Department of Health

Website of the Department of Health

Please note that this website has a UK government access keys system.

National practitioner programme

  • a new healthcare professional role will support AHPs in hospitals and primary care settings
  • AHPs can also apply to train as medical care practitioners (MCPs)

Practitioner roles have developed in response to major changes in healthcare to help doctors, nurses and allied health professionals treating patients in both hospitals and primary care settings.

The National Practitioner Programme (NPP) comprises projects that developed these new roles as part of the former NHS Modernisation Agency's Changing Workforce Programme.

One type of advanced practitioner being developed is the Medical Care Practitioner (MCP) who, after rigorous extra education and training, would perform duties similar to junior doctors in support of the medical team.

Lead workforce designer Robert Standfield said: "Some AHPs may see this route as a possible career pathway. AHPs who want to do the course would have to go through the Accreditation of Prior Experiential Learning process. But more important is the recognition that this type of practitioner will be part of the workforce of the future and will be working within their teams to deliver improved access and give highly-trained doctors more time to manage and treat complex cases."

The NHS is currently supporting eight trainee MCPs at three pilot sites in London.

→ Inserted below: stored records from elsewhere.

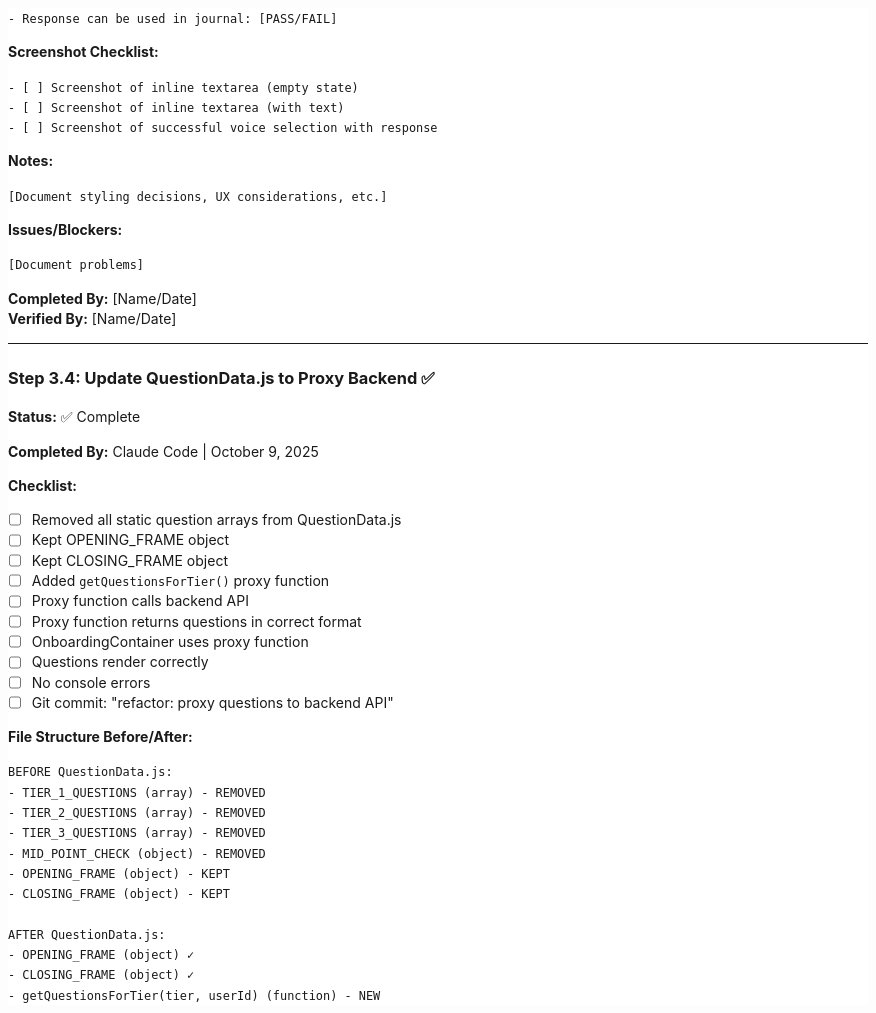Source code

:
 ```
- Response can be used in journal: [PASS/FAIL]
```

**Screenshot Checklist:**
```
- [ ] Screenshot of inline textarea (empty state)
- [ ] Screenshot of inline textarea (with text)
- [ ] Screenshot of successful voice selection with response
```

**Notes:**
```
[Document styling decisions, UX considerations, etc.]
```

**Issues/Blockers:**
```
[Document problems]
```

**Completed By:** [Name/Date]  
**Verified By:** [Name/Date]

---

### Step 3.4: Update QuestionData.js to Proxy Backend ✅

**Status:** ✅ Complete

**Completed By:** Claude Code | October 9, 2025

**Checklist:**
- [ ] Removed all static question arrays from QuestionData.js
- [ ] Kept OPENING_FRAME object
- [ ] Kept CLOSING_FRAME object
- [ ] Added `getQuestionsForTier()` proxy function
- [ ] Proxy function calls backend API
- [ ] Proxy function returns questions in correct format
- [ ] OnboardingContainer uses proxy function
- [ ] Questions render correctly
- [ ] No console errors
- [ ] Git commit: "refactor: proxy questions to backend API"

**File Structure Before/After:**
```
BEFORE QuestionData.js:
- TIER_1_QUESTIONS (array) - REMOVED
- TIER_2_QUESTIONS (array) - REMOVED
- TIER_3_QUESTIONS (array) - REMOVED
- MID_POINT_CHECK (object) - REMOVED
- OPENING_FRAME (object) - KEPT
- CLOSING_FRAME (object) - KEPT

AFTER QuestionData.js:
- OPENING_FRAME (object) ✓
- CLOSING_FRAME (object) ✓
- getQuestionsForTier(tier, userId) (function) - NEW
```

The curriculum framework for MCPs, similar to US-style physician assistants, outlines the national educational and practice standards and proposed regulatory framework that healthcare workers will need to meet before being able to treat patients. They would also have to work under supervision by a senior physician such as a hospital consultant or GP.

Patients will benefit from shorter waiting times and improved access as MCPs will add capacity within medical teams and manage care in partnership with and across the larger healthcare team.

Medical Care Practitioner training

The new role of Medical Care Practitioner means that after rigorous additional training and under the continuous supervision of a physician, healthcare professionals will be able to:

  • obtain full medical histories and perform appropriate physical examinations
  • diagnose, manage and treat illnesses within their competence
  • request diagnostic tests and interpret the results
  • provide patient education and preventative healthcare advice regarding medication, common problems and disease management issues
  • decide on appropriate referral to, and liaison with, other professionals.